Where does fqdn get populated during Discovery. We are currently probe based for windows, linux, ip_switch and ip_router and we have a mix of fqdn being populated or not.

DuaneNMore · ‎03-18-2020

We hae customers asking how fqdn gets populated by Discovery and I am having a little trouble figuring that out. It becomes clearer when we move to patterns but that doesn't seem to be happening in the near future so I am wondering how/where that gets set of windows and linux servers; and switches and routers.

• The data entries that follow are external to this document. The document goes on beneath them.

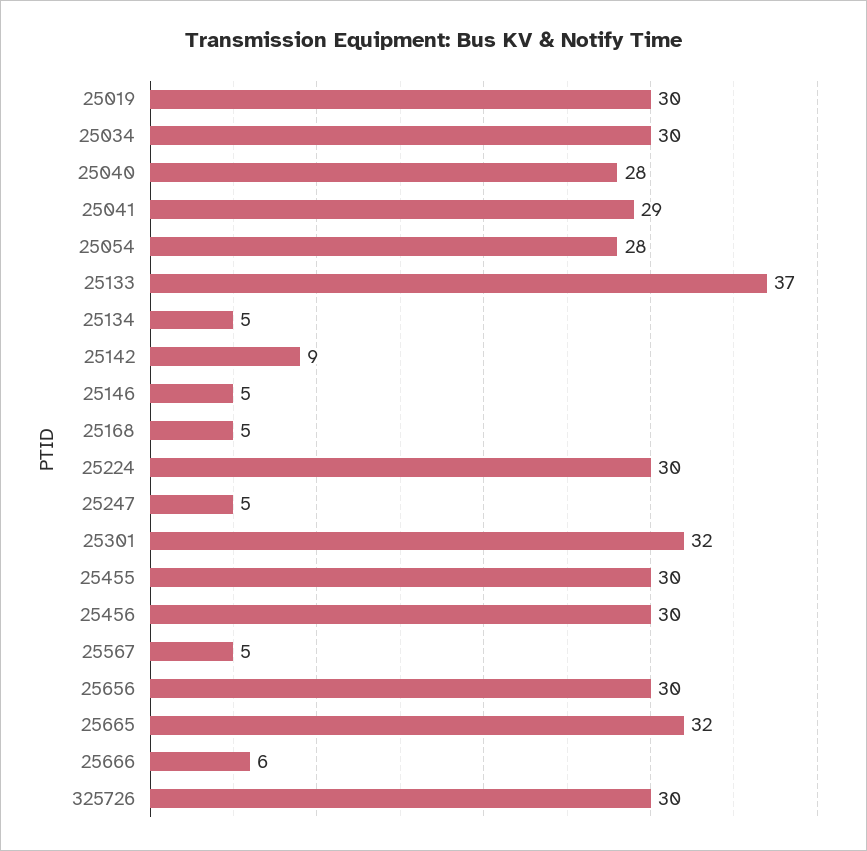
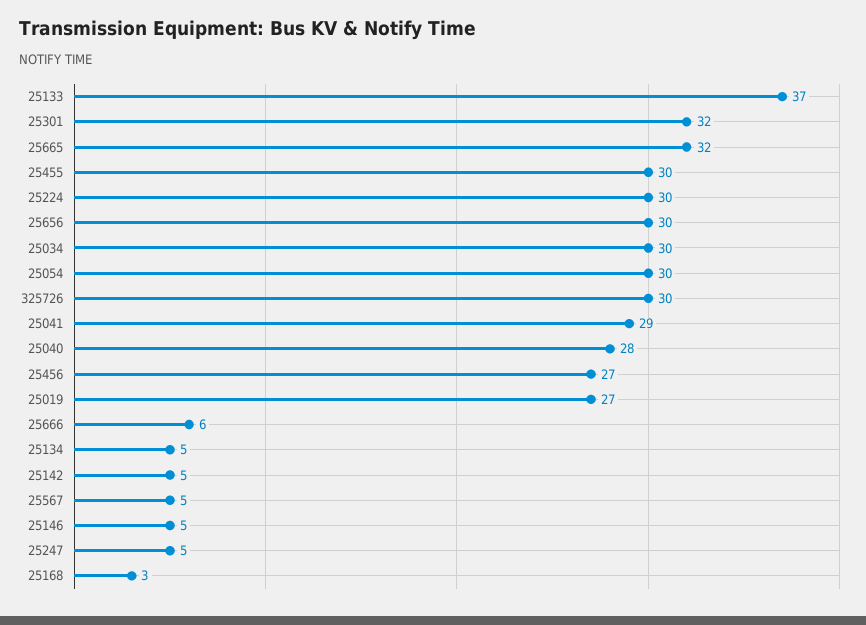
  {
-   "25019": 30,
+   "25019": 27,
    "25034": 30,
    "25040": 28,
    "25041": 29,
-   "25054": 28,
+   "25054": 30,
    "25133": 37,
    "25134": 5,
-   "25142": 9,
+   "25142": 5,
    "25146": 5,
-   "25168": 5,
+   "25168": 3,
    "25224": 30,
    "25247": 5,
    "25301": 32,
    "25455": 30,
-   "25456": 30,
+   "25456": 27,
    "25567": 5,
    "25656": 30,
    "25665": 32,
    "25666": 6,
    "325726": 30
  }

doug_schulze · ‎03-18-2020

That happens in the classify sensor with support from a script include, I believe, hostnameJS

Tanaji Patil · ‎03-18-2020

FQDN is set in the Fully qualified domain name field.
We are using patterns now. But if I recall then I think it was DNS sensor scripts that was getting the FQDN from the Shazzam probe result (i.e. input) using the IP address. In Shazzam probe result you will see FQDN of each IP address scanned (if port 53 is open).

-Tanaji
Please mark reponse correct/helpful if applicable

Erica Hawkins · ‎07-20-2022

Hi Tanaji, how do I see the Shazzam probe result? I like, @DuaneNMore am getting mixed results for the FQDN but for the majority of the records it doesn't populate at all.

doug_schulze · ‎07-22-2022

IN your discovery status record there should be a tab labeled ECCQueue. IN that tab you will find the shazzam probe, look at the input record and you will find the xml that shows the results of the DNS Resolution.